Depuis dimanche, les autorités ont arrêté trois cadres de l’Initiative égyptienne pour les droits personnels (EIPR) : Mohamed Bachir, Karim Ennarah et Gasser Abdel Razek, après une visite en novembre à son bureau au Caire « d’un nombre d’ambassadeurs et de diplomates », selon l’ONG.

PHOTO TIRÉE DU SITE ISHR.CH

De gauche à droite : Mohamed Bachir, Karim Ennarah et Gasser Abdel Razek

Accusés d’« appartenance à un groupe terroriste », de « diffusion de fausses informations » et d’« atteinte à la sûreté de l’État », les trois hommes ont été placés en détention provisoire pour 15 jours – renouvelables jusqu’à deux ans selon la loi égyptienne –, a indiqué l’EIPR.

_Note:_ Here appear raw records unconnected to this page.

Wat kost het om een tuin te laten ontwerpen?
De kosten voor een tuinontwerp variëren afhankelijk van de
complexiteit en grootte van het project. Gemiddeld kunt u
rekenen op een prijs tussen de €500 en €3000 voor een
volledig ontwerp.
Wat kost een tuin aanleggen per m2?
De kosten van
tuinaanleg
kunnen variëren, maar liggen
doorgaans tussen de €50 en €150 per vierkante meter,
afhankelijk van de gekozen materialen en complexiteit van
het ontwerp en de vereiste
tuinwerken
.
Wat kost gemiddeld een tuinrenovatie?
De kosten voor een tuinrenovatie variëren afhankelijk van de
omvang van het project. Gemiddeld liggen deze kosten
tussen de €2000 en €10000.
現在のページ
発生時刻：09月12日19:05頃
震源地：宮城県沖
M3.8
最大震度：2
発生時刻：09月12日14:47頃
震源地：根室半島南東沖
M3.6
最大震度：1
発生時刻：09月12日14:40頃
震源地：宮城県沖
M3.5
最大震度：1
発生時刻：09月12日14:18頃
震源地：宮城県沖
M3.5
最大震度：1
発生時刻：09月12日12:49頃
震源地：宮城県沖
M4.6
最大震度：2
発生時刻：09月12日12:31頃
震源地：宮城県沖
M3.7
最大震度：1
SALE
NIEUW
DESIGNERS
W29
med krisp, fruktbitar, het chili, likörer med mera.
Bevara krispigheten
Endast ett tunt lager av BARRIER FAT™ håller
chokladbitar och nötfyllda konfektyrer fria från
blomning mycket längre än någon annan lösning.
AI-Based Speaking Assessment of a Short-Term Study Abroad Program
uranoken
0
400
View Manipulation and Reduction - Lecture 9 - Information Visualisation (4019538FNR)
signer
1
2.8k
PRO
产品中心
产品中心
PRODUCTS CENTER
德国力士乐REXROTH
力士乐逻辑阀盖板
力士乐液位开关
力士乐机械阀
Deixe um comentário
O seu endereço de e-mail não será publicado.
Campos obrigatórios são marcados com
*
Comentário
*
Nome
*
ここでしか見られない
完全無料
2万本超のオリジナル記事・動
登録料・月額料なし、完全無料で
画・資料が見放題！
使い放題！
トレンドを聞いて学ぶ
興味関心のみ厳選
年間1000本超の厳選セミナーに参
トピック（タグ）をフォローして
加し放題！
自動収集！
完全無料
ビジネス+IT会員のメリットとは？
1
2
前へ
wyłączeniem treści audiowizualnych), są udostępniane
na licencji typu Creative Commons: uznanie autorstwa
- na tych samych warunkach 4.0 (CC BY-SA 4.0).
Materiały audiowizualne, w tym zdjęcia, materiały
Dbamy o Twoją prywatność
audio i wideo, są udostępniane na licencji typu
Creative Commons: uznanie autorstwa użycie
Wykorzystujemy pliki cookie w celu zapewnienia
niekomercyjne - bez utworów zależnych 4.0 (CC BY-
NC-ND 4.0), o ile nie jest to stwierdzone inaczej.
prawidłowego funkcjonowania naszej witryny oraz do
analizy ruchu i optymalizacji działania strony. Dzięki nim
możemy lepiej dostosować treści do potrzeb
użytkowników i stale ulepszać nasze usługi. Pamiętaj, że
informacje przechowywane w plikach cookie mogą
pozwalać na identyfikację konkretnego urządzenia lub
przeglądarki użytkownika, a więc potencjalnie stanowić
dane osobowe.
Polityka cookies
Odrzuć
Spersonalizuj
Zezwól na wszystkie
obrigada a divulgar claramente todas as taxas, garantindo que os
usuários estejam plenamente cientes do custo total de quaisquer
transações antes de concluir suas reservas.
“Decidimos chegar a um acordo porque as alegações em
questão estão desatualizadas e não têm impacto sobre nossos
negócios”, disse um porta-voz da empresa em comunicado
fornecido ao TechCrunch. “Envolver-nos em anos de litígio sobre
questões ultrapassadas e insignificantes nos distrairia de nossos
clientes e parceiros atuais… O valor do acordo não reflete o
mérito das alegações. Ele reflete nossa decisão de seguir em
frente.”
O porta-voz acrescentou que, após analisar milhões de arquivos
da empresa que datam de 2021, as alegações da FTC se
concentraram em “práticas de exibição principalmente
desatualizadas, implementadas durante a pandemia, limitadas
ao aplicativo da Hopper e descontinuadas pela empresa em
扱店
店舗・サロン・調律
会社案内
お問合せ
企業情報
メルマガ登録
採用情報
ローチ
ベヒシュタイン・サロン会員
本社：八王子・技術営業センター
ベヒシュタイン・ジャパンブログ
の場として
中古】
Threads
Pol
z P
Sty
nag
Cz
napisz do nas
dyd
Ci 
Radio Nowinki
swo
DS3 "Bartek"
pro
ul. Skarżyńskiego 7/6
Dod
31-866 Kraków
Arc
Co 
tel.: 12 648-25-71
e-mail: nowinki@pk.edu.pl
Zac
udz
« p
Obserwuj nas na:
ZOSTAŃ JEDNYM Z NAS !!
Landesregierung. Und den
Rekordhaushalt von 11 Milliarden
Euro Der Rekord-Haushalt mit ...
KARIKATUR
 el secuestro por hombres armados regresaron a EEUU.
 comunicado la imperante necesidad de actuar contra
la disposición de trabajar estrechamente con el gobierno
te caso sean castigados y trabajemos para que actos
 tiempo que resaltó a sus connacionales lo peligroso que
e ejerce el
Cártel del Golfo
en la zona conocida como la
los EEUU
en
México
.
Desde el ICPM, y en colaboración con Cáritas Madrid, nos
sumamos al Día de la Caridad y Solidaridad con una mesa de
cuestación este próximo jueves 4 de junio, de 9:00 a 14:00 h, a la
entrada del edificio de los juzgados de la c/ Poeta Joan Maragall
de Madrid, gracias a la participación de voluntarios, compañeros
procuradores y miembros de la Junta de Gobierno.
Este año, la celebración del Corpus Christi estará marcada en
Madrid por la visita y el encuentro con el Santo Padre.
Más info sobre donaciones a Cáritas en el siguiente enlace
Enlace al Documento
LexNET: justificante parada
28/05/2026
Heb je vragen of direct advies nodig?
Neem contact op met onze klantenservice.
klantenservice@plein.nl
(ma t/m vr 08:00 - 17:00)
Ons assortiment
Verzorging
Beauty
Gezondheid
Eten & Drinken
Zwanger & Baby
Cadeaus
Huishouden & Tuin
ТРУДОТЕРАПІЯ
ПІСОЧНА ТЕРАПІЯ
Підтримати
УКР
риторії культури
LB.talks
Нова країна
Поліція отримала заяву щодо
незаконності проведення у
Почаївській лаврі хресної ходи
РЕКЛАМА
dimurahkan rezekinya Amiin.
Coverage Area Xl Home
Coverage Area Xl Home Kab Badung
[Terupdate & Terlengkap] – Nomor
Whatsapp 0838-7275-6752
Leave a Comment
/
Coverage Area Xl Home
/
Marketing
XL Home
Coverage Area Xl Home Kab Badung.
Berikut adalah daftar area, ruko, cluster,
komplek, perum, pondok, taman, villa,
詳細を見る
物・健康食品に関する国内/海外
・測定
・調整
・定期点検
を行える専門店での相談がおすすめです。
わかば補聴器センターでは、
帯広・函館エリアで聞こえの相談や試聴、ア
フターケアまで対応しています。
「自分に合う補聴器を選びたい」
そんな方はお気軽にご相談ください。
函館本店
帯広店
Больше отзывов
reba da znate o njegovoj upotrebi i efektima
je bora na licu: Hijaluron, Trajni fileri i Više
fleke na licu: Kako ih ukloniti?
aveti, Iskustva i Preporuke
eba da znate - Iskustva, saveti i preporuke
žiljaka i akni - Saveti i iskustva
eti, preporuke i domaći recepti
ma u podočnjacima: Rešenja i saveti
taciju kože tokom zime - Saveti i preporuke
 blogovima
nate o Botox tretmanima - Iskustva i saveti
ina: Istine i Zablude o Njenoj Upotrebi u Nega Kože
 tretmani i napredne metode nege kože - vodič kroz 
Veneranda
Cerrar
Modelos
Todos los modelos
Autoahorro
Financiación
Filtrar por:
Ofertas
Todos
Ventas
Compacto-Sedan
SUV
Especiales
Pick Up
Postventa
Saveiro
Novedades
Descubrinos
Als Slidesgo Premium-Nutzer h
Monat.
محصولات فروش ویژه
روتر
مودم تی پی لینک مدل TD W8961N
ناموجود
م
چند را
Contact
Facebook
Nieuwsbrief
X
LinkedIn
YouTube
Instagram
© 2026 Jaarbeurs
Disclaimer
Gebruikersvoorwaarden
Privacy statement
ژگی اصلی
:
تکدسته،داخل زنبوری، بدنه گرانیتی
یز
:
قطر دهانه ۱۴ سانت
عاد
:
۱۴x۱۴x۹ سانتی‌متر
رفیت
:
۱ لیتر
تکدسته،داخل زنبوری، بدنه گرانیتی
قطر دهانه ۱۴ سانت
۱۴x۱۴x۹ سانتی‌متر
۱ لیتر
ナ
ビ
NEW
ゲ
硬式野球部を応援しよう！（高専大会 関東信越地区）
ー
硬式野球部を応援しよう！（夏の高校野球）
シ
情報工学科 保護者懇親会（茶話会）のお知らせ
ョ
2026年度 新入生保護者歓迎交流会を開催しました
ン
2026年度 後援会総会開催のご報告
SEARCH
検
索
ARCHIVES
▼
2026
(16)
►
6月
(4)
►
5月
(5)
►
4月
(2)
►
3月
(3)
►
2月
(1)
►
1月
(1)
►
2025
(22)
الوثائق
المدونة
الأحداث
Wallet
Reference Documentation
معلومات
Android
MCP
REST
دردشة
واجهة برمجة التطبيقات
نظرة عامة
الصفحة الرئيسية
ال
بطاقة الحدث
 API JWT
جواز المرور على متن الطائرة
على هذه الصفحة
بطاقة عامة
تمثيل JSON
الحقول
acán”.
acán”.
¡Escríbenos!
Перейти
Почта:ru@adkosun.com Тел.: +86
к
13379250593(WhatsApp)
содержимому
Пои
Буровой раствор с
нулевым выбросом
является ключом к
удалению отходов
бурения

Dans un communiqué, le Haut-Commissariat des Nations unies aux droits de l’homme a qualifié ces arrestations d’« évolution inquiétante », craignant qu’elle ne s’inscrive dans un schéma plus large d’intimidation de ce type d’organisations.

« Représailles »

De son côté, Amnistie internationale a dénoncé une « campagne vicieuse de représailles ».

« Ces arrestations, la campagne de diffamation contre l’organisation et l’accusation infondée que l’EIPR opère illégalement montrent que ceci est une attaque bien préparée et concertée », a indiqué l’ONG dans un communiqué.

Ces derniers jours, des titres de presse progouvernementaux avaient publié des articles discréditant l’EIPR et énumérant les chefs d’accusation contre M. Ennarah avant même son arrestation, inquiétant les militants égyptiens des droits de la personne.

Premier diplomate présent au Caire à s’exprimer publiquement, l’ambassadeur irlandais Sean O'Regan a tweeté la « grave préoccupation » de son pays face à ces arrestations, qui ont suivi une rencontre « faisant partie intégrante d’une pratique diplomatique normale ».

Parallèlement, le chef de la diplomatie britannique Dominic Raab « a directement abordé le cas [des trois personnes arrêtées] avec son homologue égyptien », Sameh Choukri, selon le Foreign Office.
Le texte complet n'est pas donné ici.